### Work required
Copy the data that follows, character for character, minus the pictures.

### Supplied records
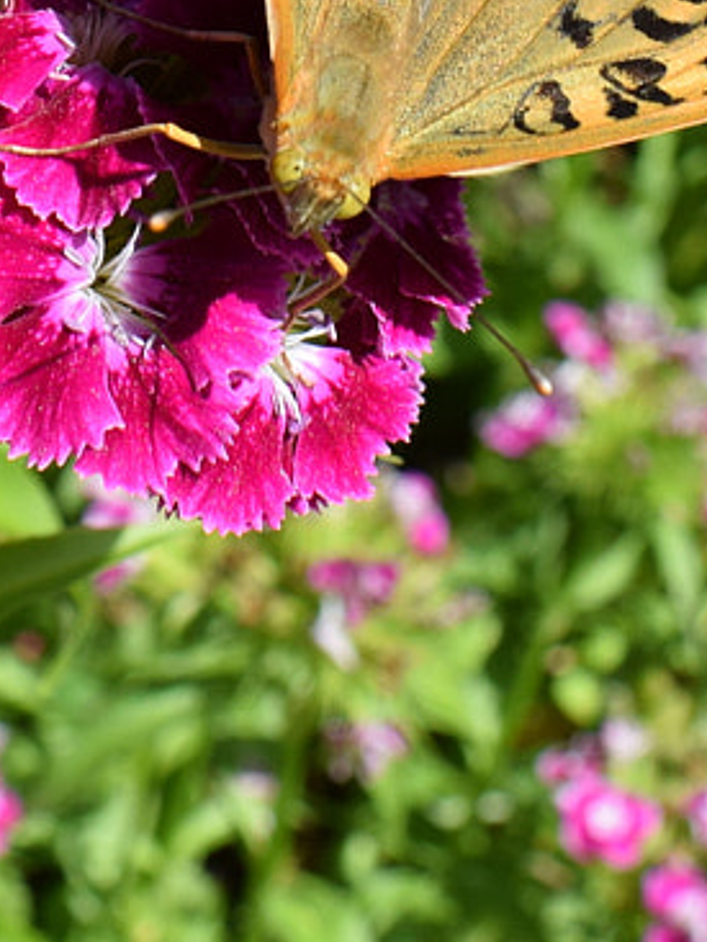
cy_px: -136
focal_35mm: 126
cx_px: 252
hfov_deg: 11.8
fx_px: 3427
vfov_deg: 15.2
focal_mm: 20
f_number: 8
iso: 200
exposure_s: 1/400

### Reply to the exercise
cy_px: -136
focal_35mm: 126
cx_px: 252
hfov_deg: 11.8
fx_px: 3427
vfov_deg: 15.2
focal_mm: 20
f_number: 8
iso: 200
exposure_s: 1/400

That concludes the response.